Your instructions: Below are some records; copy each line in them that contains "Level".

Data excerpts:
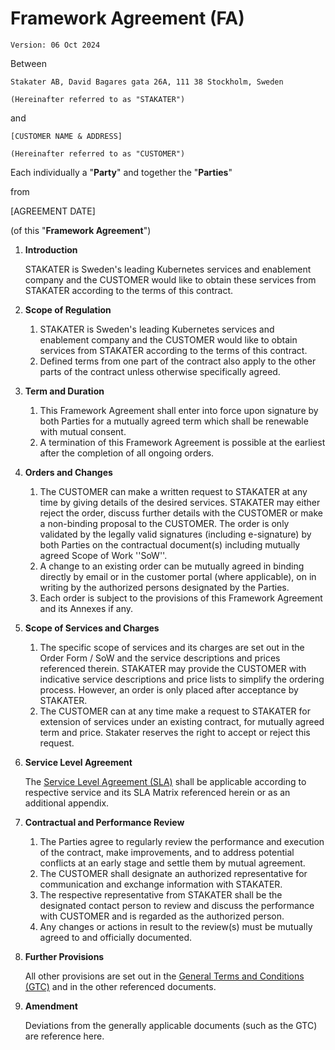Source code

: # Framework Agreement (FA)

`Version: 06 Oct 2024`

Between

    Stakater AB, David Bagares gata 26A, 111 38 Stockholm, Sweden

    (Hereinafter referred to as "STAKATER")

and

    [CUSTOMER NAME & ADDRESS]

    (Hereinafter referred to as "CUSTOMER")

Each individually a "**Party**" and together the "**Parties**"

from

\[AGREEMENT DATE\]

(of this "**Framework Agreement**")

1. **Introduction**

    STAKATER is Sweden's leading Kubernetes services and enablement company and the CUSTOMER would like to obtain these services from STAKATER according to the terms of this contract.

1. **Scope of Regulation**

    1. STAKATER is Sweden's leading Kubernetes services and enablement company and the CUSTOMER would like to obtain services from STAKATER according to the terms of this contract.
    1. Defined terms from one part of the contract also apply to the other parts of the contract unless otherwise specifically agreed.

1. **Term and Duration**

    1. This Framework Agreement shall enter into force upon signature by both Parties for a mutually agreed term which shall be renewable with mutual consent.
    1. A termination of this Framework Agreement is possible at the earliest after the completion of all ongoing orders.

1. **Orders and Changes**

    1. The CUSTOMER can make a written request to STAKATER at any time by giving details of the desired services. STAKATER may either reject the order, discuss further details with the CUSTOMER or make a non-binding proposal to the CUSTOMER. The order is only validated by the legally valid signatures (including e-signature) by both Parties on the contractual document(s) including mutually agreed Scope of Work ''SoW''.
    1. A change to an existing order can be mutually agreed in binding directly by email or in the customer portal (where applicable), on in writing by the authorized persons designated by the Parties.
    1. Each order is subject to the provisions of this Framework Agreement and its Annexes if any.

1. **Scope of Services and Charges**

    1. The specific scope of services and its charges are set out in the Order Form / SoW and the service descriptions and prices referenced therein. STAKATER may provide the CUSTOMER with indicative service descriptions and price lists to simplify the ordering process. However, an order is only placed after acceptance by STAKATER.
    1. The CUSTOMER can at any time make a request to STAKATER for extension of services under an existing contract, for mutually agreed term and price. Stakater reserves the right to accept or reject this request.

1. **Service Level Agreement**

    The [Service Level Agreement (SLA)](sla.md) shall be applicable according to respective service and its SLA Matrix referenced herein or as an additional appendix.

1. **Contractual and Performance Review**

    1. The Parties agree to regularly review the performance and execution of the contract, make improvements, and to address potential conflicts at an early stage and settle them by mutual agreement.
    1. The CUSTOMER shall designate an authorized representative for communication and exchange information with STAKATER.
    1. The respective representative from STAKATER shall be the designated contact person to review and discuss the performance with CUSTOMER and is regarded as the authorized person.
    1. Any changes or actions in result to the review(s) must be mutually agreed to and officially documented.

1. **Further Provisions**

    All other provisions are set out in the [General Terms and Conditions (GTC)](gtc.md) and in the other referenced documents.

1. **Amendment**

    Deviations from the generally applicable documents (such as the GTC) are reference here.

Output for this task:
1. **Service Level Agreement**
    The [Service Level Agreement (SLA)](sla.md) shall be applicable according to respective service and its SLA Matrix referenced herein or as an additional appendix.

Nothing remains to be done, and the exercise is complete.